未时二刻,靖西侯已大马金刀似地坐在慈元堂的明间了。
今日是他二孙女回来的日子,那是他爱子的孤女,从小就离了家,这些年也不知道在乡下过了如何?吃穿用度可是够了?下人们有没有奴大欺主的?

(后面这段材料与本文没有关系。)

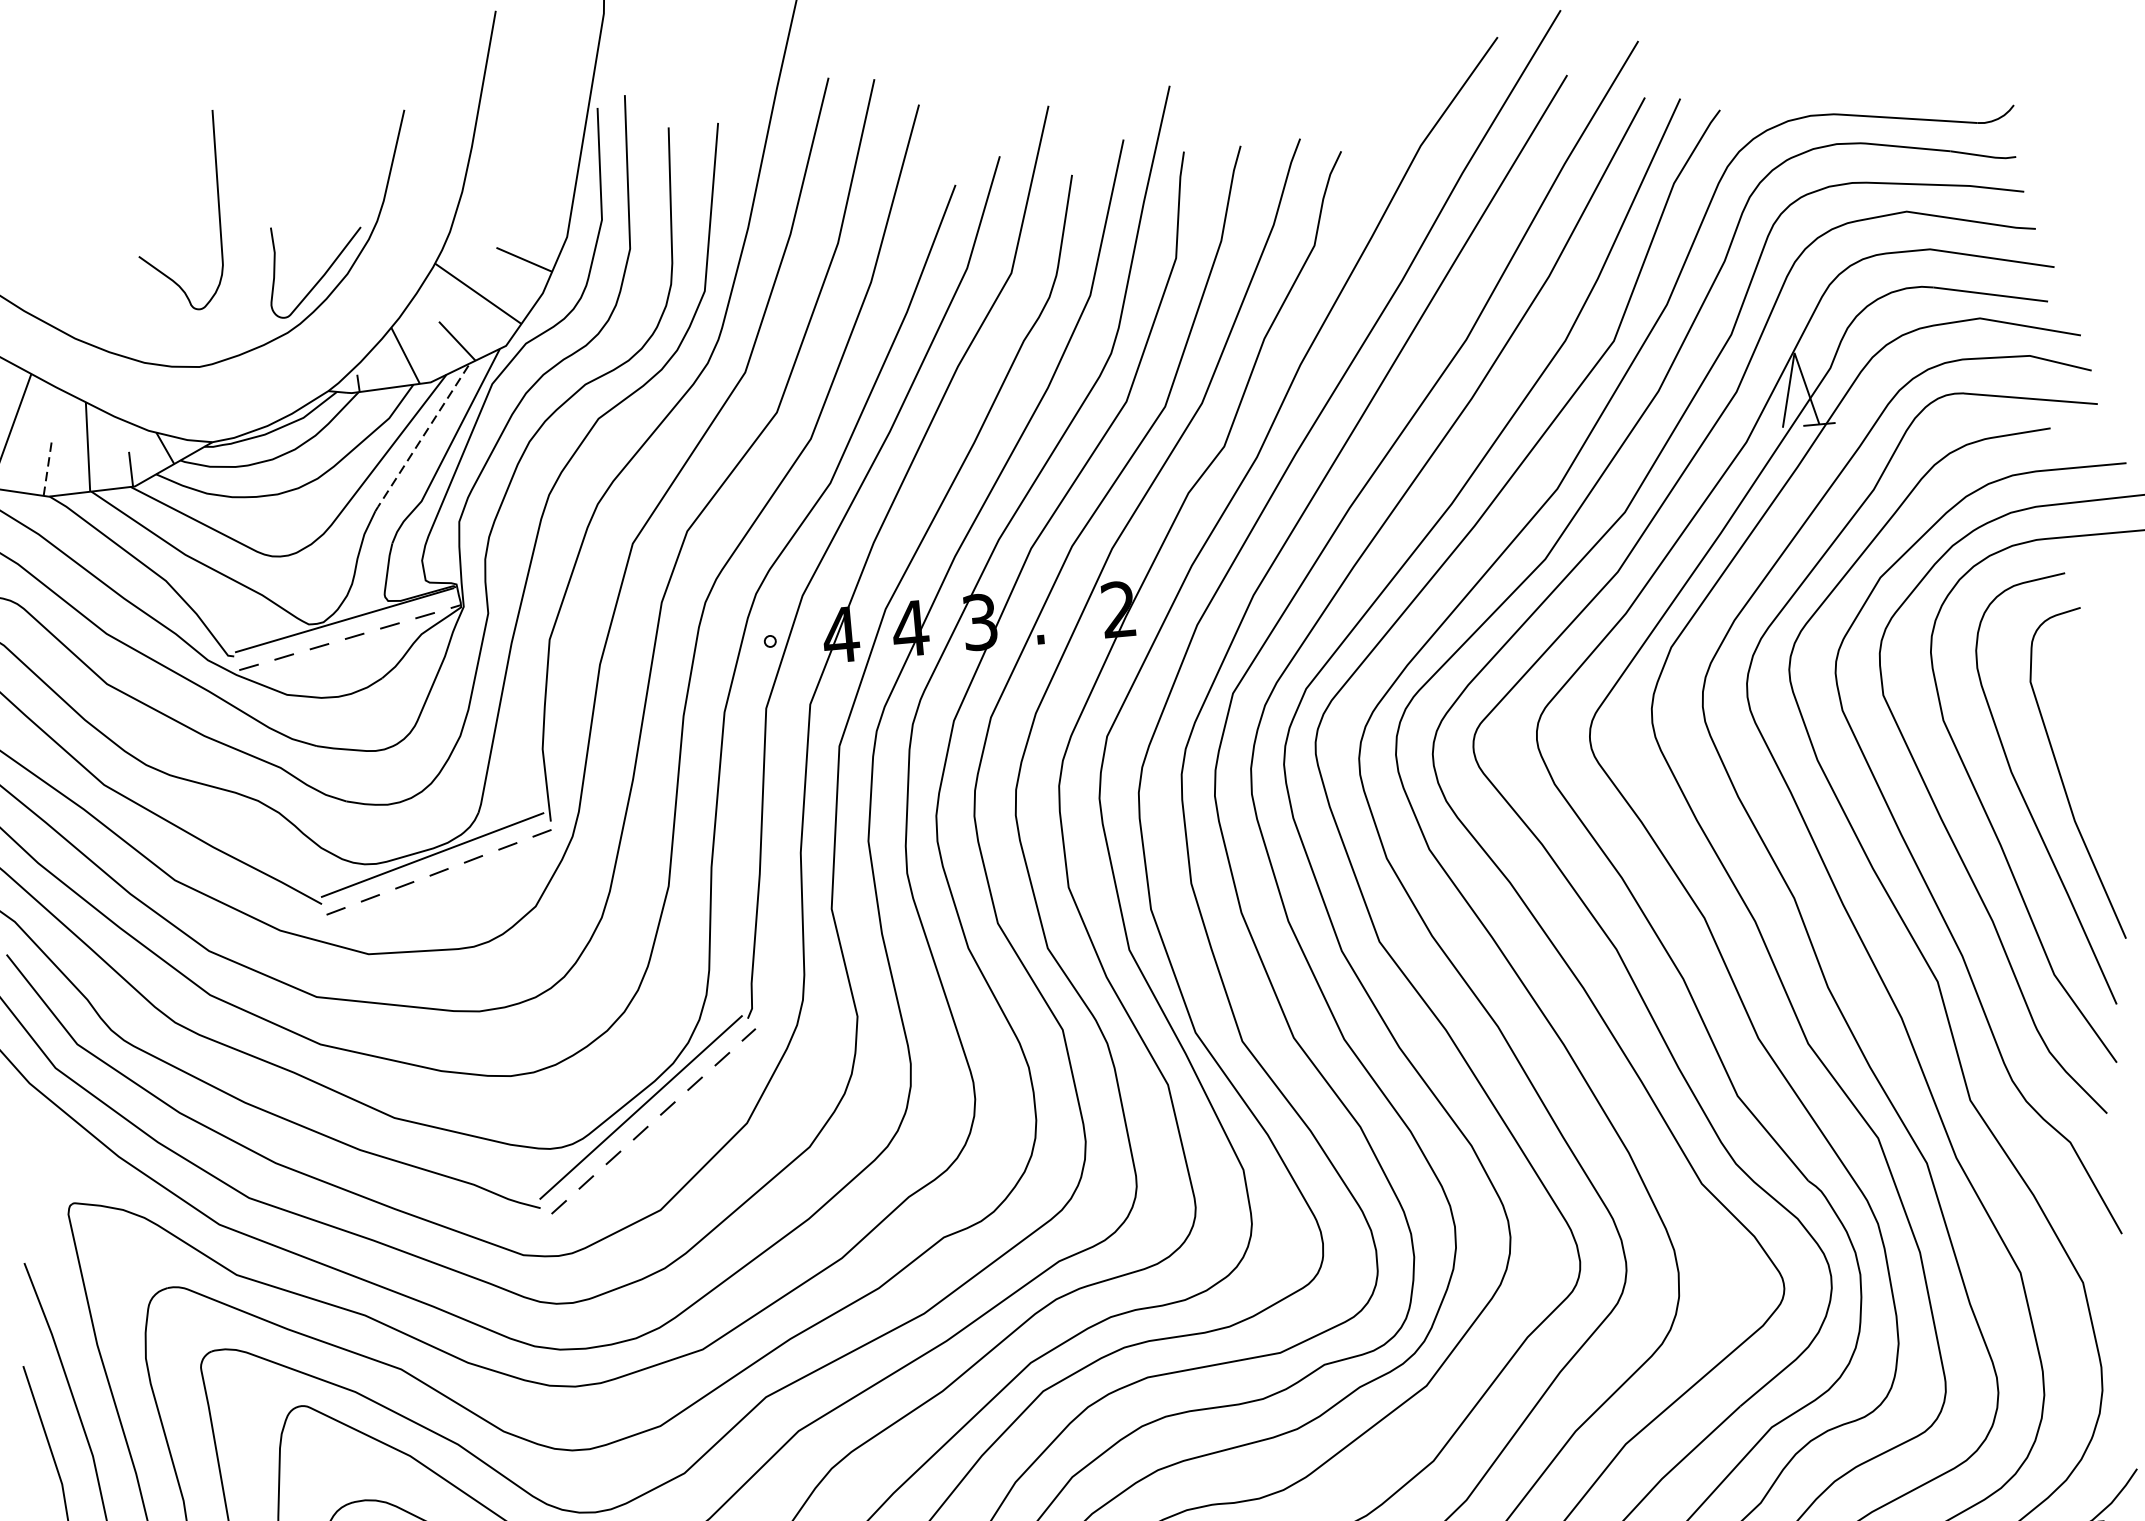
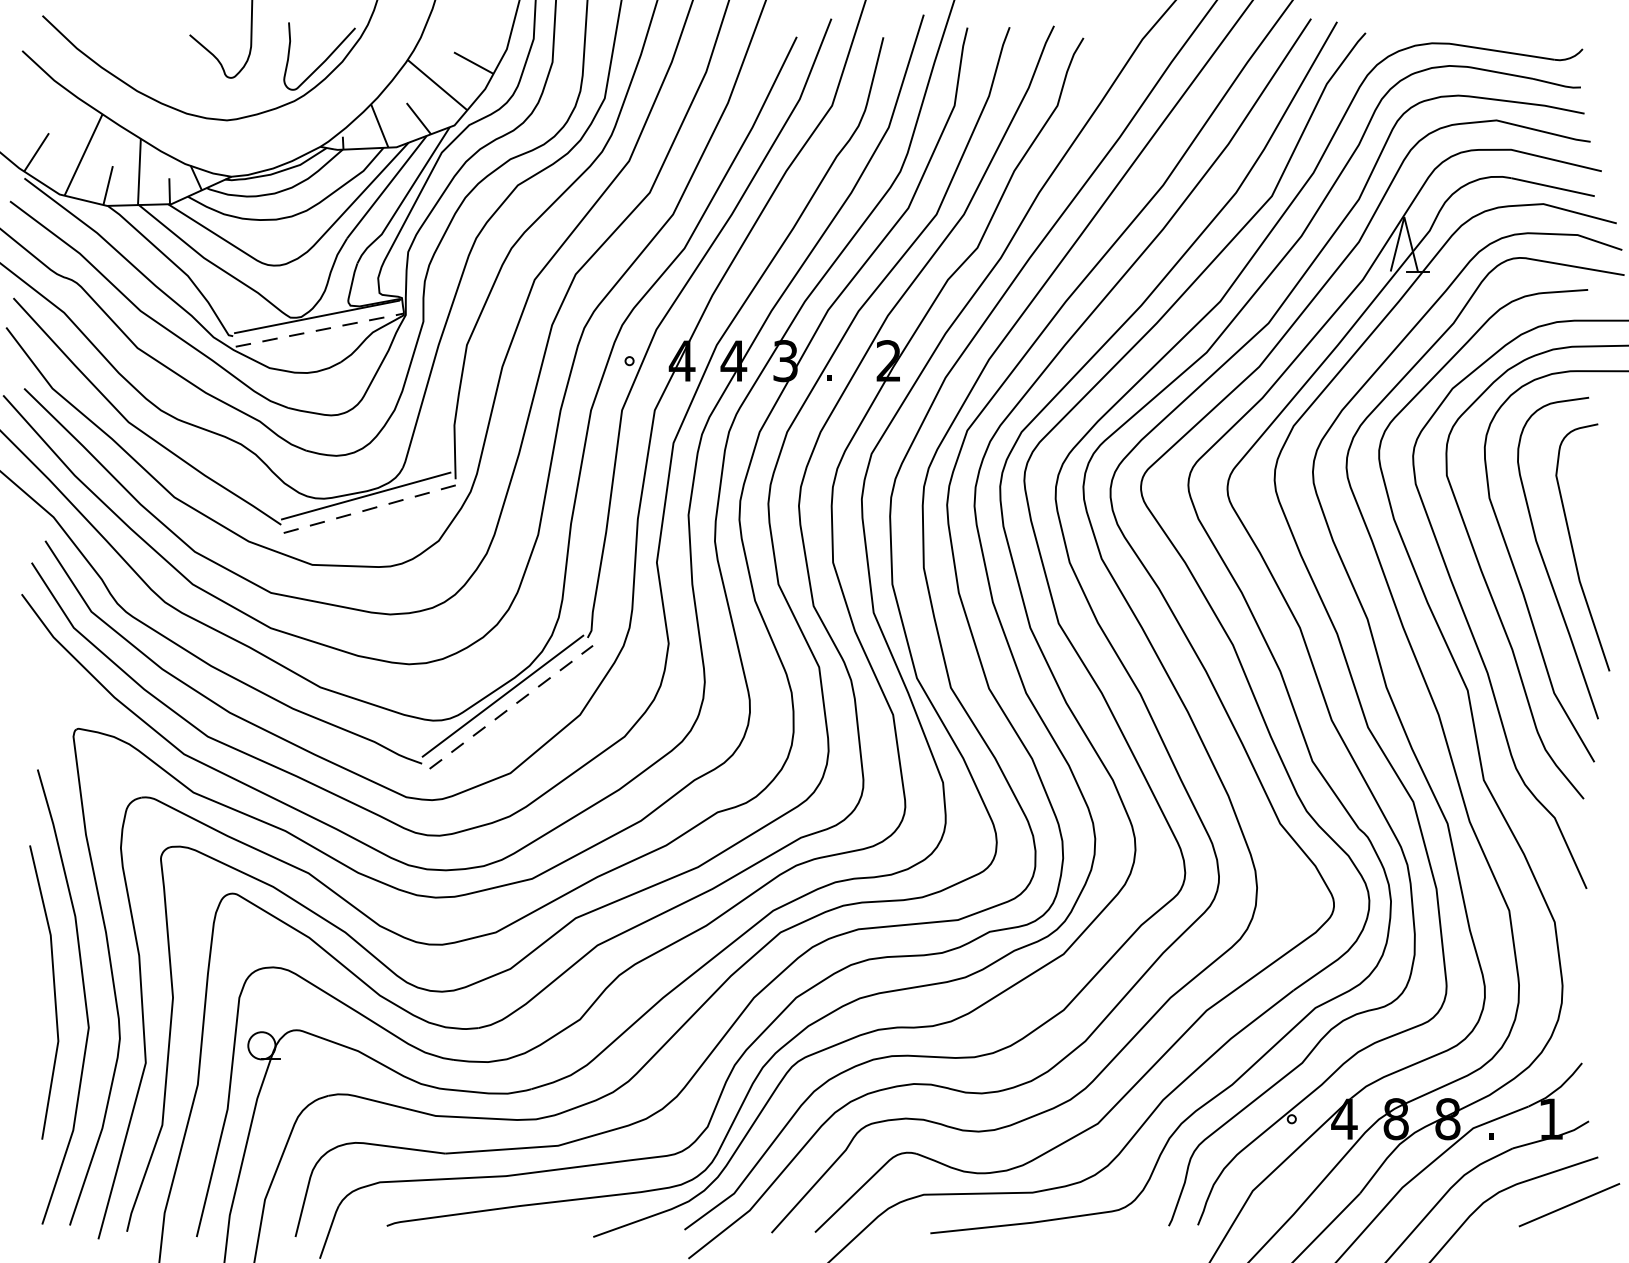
line: (422, 437) -> (386, 187), dashed -> solid
line: (48, 469) -> (108, 185), dashed -> solid

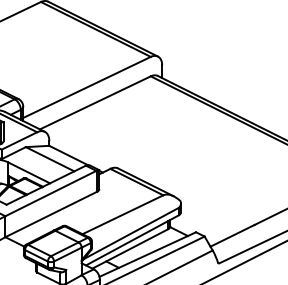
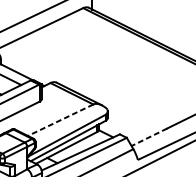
line: (122, 214) -> (60, 120), solid -> dashed
line: (232, 235) -> (149, 137), solid -> dashed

虽然老三说一切都好,三孙子也在一起,但是他总要亲眼见了才能安心些。
侯夫人坐在右侧,老夫妻二人竟然无言以对。
那日她以死相逼侯爷,最终如愿上了折子请封世子了。
而她因着这事儿,侯爷再没有登过慈元堂的门,夫妻算是撕开了最后一层遮羞布,形同陌路了。
若不是今日二孙女回来,便是十请八请的也请不来侯爷。
可折子递上了许多天,竟然如石沉大海,无声无息了。
反倒是她的二孙女,借着请封的东风得了一辆独一无二,还十分精致的四轮马车。
侯夫人这些天估计着都没有睡好觉,脸色有些青白,耷拉着眼皮,似乎又老了几岁。
接近了申时,二奶奶带着梁矜桢和幼子进了屋子,见过了上座的两位长辈后,便坐下喝茶。
侯夫人有气无力地应着,二奶奶觉得奇怪便仔细打量着她:“娘,您这是怎么啦,媳妇瞧您气色可是不好,那药吃了没有?这几日晚上依然睡不安稳吗?”
侯夫人揉了揉眉心:“那药吃着也没什么用,还是整宿整宿地睡不着。”
靖西侯转头瞥去一眼,果然见她神色疲惫,双目无神,心中很是不悦:你就这么不待见二孙女?因此拧着眉头转回了脸,并未说些什么话宽慰她,反而问起了三孙女:“你二姐的屋子收拾好了?”
梁矜桢站了起来回禀:“回祖父的话,今儿早上又细细打扫了一遍,用了海棠红绣帐,寝具都是新的。
祖父赏赐的那盆翡翠葡萄也放在了多宝阁上。
孙女住了东次间,二姐为长住西次间,各类摆设用具都是选了极精致的先给了二姐使呢。”
“嗯。”侯爷点点头:“你肯用心,祖父甚是安慰。”
侯夫人听了心里更难受了些,端着茶盏的手都有些不稳当了。
二奶奶正有些发愁地看着她,外边丫头来禀报:“三奶奶、五少爷和四姑娘到了。”
三奶奶穿一件妃色杭缎褙子,堕马髻上八宝累丝金簪亮闪闪地缀着一颗钻石,粉面含笑,带着两个孩子身轻若柳地给侯爷和侯夫人见了礼,再笑盈盈地与二奶奶见了礼。
今天长子要回来了,三奶奶心情自然好得很呢。
二奶奶看着她的模样只能暗自撇嘴。